◆ Collected data ◆
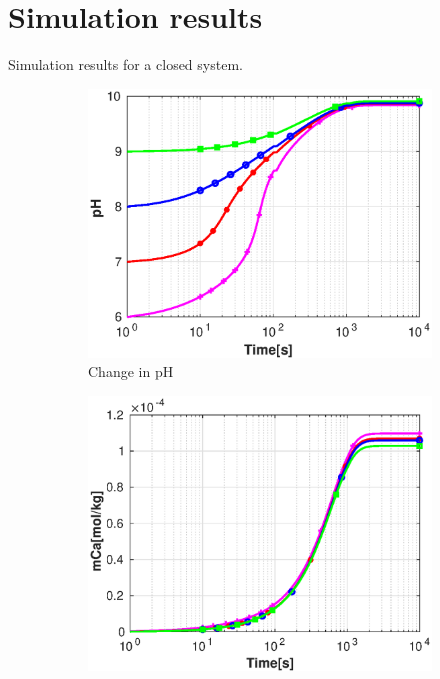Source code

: \section{\MATLAB Simulation results}
\MATLAB Simulation results for a closed system. 

\begin{figure}[!h]
        \centering
    \begin{subfigure}{.5\linewidth}
        \centering
        \includegraphics[width=\textwidth]{PICTURES/without_vel_pH.eps}
        \caption{Change in pH}
        \label{fig:withoutvelpH}       %
    \end{subfigure}%
        \hfill
    \begin{subfigure}{.5\linewidth}
        \centering
        \includegraphics[width=\textwidth]{PICTURES/without_vel_mCa.eps}

\end{subfigure}
\end{figure}
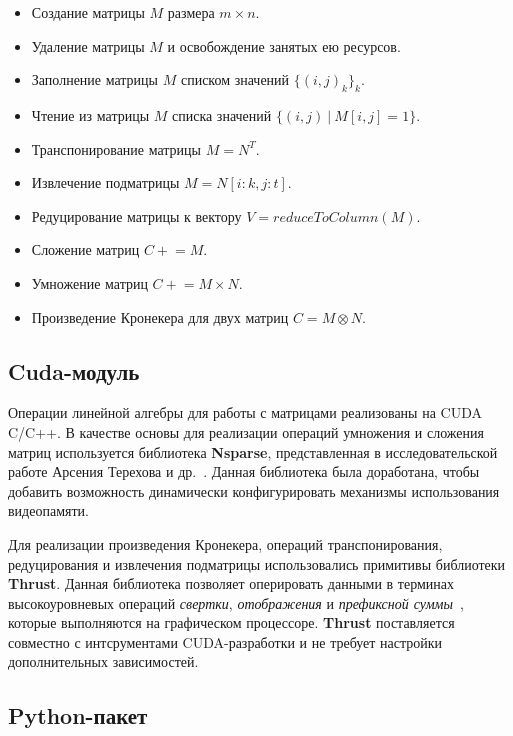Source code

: \begin{itemize}[noitemsep,topsep=0pt,parsep=0pt,partopsep=0pt]
    \item Создание матрицы $M$ размера $m \times n$.
    \item Удаление матрицы $M$ и освобождение занятых ею ресурсов.
    \item Заполнение матрицы $M$ списком значений $\{(i, j)_k\}_k$.
    \item Чтение из матрицы $M$ списка значений $\{(i, j)~|~M[i,j]=1\}$.
    \item Транспонирование матрицы $M = N^T$.
    \item Извлечение подматрицы $M = N[i:k, j:t]$.
    \item Редуцирование матрицы к вектору $V = \textit{reduceToColumn}(M)$.
    \item Сложение матриц $C \mathrel{+}= M$.
    \item Умножение матриц $C \mathrel{+}= M \times N$.
    \item Произведение Кронекера для двух матриц $C = M \otimes N$.
\end{itemize}

\subsection{Cuda-модуль}

Операции линейной алгебры для работы с матрицами реализованы на CUDA C/C++. 
В качестве основы для реализации операций умножения и сложения матриц используется библиотека \textbf{Nsparse}, представленная в исследовательской работе Арсения Терехова и др.~\cite{inproceedings:cfqp_matrix_with_single_source}.
Данная библиотека была доработана, чтобы добавить возможность динамически конфигурировать механизмы использования видеопамяти. 

Для реализации произведения Кронекера, операций транспонирования, редуцирования и извлечения подматрицы использовались примитивы библиотеки \textbf{Thrust}.
Данная библиотека позволяет оперировать данными в терминах высокоуровневых операций \textit{свертки}, \textit{отображения} и \textit{префиксной суммы}~\cite{net:cuda_thrust}, которые выполняются на графическом процессоре. 
\textbf{Thrust} поставляется совместно с интсрументами CUDA-разработки и не требует настройки дополнительных зависимостей.

\subsection{Python-пакет}

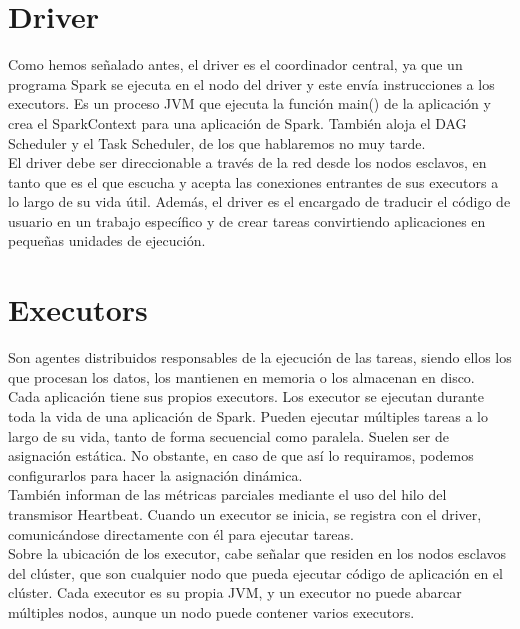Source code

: \section{Driver}
 
Como hemos señalado antes, el driver es el coordinador central, ya que un programa Spark se ejecuta en el nodo del driver y este envía instrucciones a los executors. Es un proceso JVM que ejecuta la función main() de la aplicación y crea el SparkContext para una aplicación de Spark. También aloja el DAG Scheduler y el Task Scheduler, de los que hablaremos no muy tarde.\\

El driver debe ser direccionable a través de la red desde los nodos esclavos, en tanto que es el que escucha y acepta las conexiones entrantes de sus executors a lo largo de su vida útil. Además, el driver es el encargado de traducir el código de usuario en un trabajo específico y de crear tareas convirtiendo aplicaciones en pequeñas unidades de ejecución.\\
 
\section{Executors}
 
Son agentes distribuidos responsables de la ejecución de las tareas, siendo ellos los que procesan los datos, los mantienen en memoria o los almacenan en disco.\\
 
Cada aplicación tiene sus propios executors. Los executor se ejecutan durante toda la vida de una aplicación de Spark. Pueden ejecutar múltiples tareas a lo largo de su vida, tanto de forma secuencial como paralela. Suelen ser de asignación estática. No obstante, en caso de que así lo requiramos, podemos configurarlos para hacer la asignación dinámica.\\
 
También informan de las métricas parciales mediante el uso del hilo del transmisor Heartbeat. Cuando un executor se inicia, se registra con el driver, comunicándose directamente con él para ejecutar tareas.\\
 
Sobre la ubicación de los executor, cabe señalar que residen en los nodos esclavos del clúster, que son cualquier nodo que pueda ejecutar código de aplicación en el clúster. Cada executor es su propia JVM, y un executor no puede abarcar múltiples nodos, aunque un nodo puede contener varios executors.\\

◆ WHAT YOU ARE ASKED TO DO ◆
Return the preceding entries exactly, each word as given, but leave out any picture.

◆ EXERCISE ANSWER ◆
Source code

: \section{\MATLAB Simulation results}
\MATLAB Simulation results for a closed system. 

\begin{figure}[!h]
        \centering
    \begin{subfigure}{.5\linewidth}
        \centering
        \includegraphics[width=\textwidth]{PICTURES/without_vel_pH.eps}
        \caption{Change in pH}
        \label{fig:withoutvelpH}       %
    \end{subfigure}%
        \hfill
    \begin{subfigure}{.5\linewidth}
        \centering
        \includegraphics[width=\textwidth]{PICTURES/without_vel_mCa.eps}

\end{subfigure}
\end{figure}
Source code

: \begin{itemize}[noitemsep,topsep=0pt,parsep=0pt,partopsep=0pt]
    \item Создание матрицы $M$ размера $m \times n$.
    \item Удаление матрицы $M$ и освобождение занятых ею ресурсов.
    \item Заполнение матрицы $M$ списком значений $\{(i, j)_k\}_k$.
    \item Чтение из матрицы $M$ списка значений $\{(i, j)~|~M[i,j]=1\}$.
    \item Транспонирование матрицы $M = N^T$.
    \item Извлечение подматрицы $M = N[i:k, j:t]$.
    \item Редуцирование матрицы к вектору $V = \textit{reduceToColumn}(M)$.
    \item Сложение матриц $C \mathrel{+}= M$.
    \item Умножение матриц $C \mathrel{+}= M \times N$.
    \item Произведение Кронекера для двух матриц $C = M \otimes N$.
\end{itemize}

\subsection{Cuda-модуль}

Операции линейной алгебры для работы с матрицами реализованы на CUDA C/C++. 
В качестве основы для реализации операций умножения и сложения матриц используется библиотека \textbf{Nsparse}, представленная в исследовательской работе Арсения Терехова и др.~\cite{inproceedings:cfqp_matrix_with_single_source}.
Данная библиотека была доработана, чтобы добавить возможность динамически конфигурировать механизмы использования видеопамяти. 

Для реализации произведения Кронекера, операций транспонирования, редуцирования и извлечения подматрицы использовались примитивы библиотеки \textbf{Thrust}.
Данная библиотека позволяет оперировать данными в терминах высокоуровневых операций \textit{свертки}, \textit{отображения} и \textit{префиксной суммы}~\cite{net:cuda_thrust}, которые выполняются на графическом процессоре. 
\textbf{Thrust} поставляется совместно с интсрументами CUDA-разработки и не требует настройки дополнительных зависимостей.

\subsection{Python-пакет}

Source code

: \section{Driver}
 
Como hemos señalado antes, el driver es el coordinador central, ya que un programa Spark se ejecuta en el nodo del driver y este envía instrucciones a los executors. Es un proceso JVM que ejecuta la función main() de la aplicación y crea el SparkContext para una aplicación de Spark. También aloja el DAG Scheduler y el Task Scheduler, de los que hablaremos no muy tarde.\\

El driver debe ser direccionable a través de la red desde los nodos esclavos, en tanto que es el que escucha y acepta las conexiones entrantes de sus executors a lo largo de su vida útil. Además, el driver es el encargado de traducir el código de usuario en un trabajo específico y de crear tareas convirtiendo aplicaciones en pequeñas unidades de ejecución.\\
 
\section{Executors}
 
Son agentes distribuidos responsables de la ejecución de las tareas, siendo ellos los que procesan los datos, los mantienen en memoria o los almacenan en disco.\\
 
Cada aplicación tiene sus propios executors. Los executor se ejecutan durante toda la vida de una aplicación de Spark. Pueden ejecutar múltiples tareas a lo largo de su vida, tanto de forma secuencial como paralela. Suelen ser de asignación estática. No obstante, en caso de que así lo requiramos, podemos configurarlos para hacer la asignación dinámica.\\
 
También informan de las métricas parciales mediante el uso del hilo del transmisor Heartbeat. Cuando un executor se inicia, se registra con el driver, comunicándose directamente con él para ejecutar tareas.\\
 
Sobre la ubicación de los executor, cabe señalar que residen en los nodos esclavos del clúster, que son cualquier nodo que pueda ejecutar código de aplicación en el clúster. Cada executor es su propia JVM, y un executor no puede abarcar múltiples nodos, aunque un nodo puede contener varios executors.\\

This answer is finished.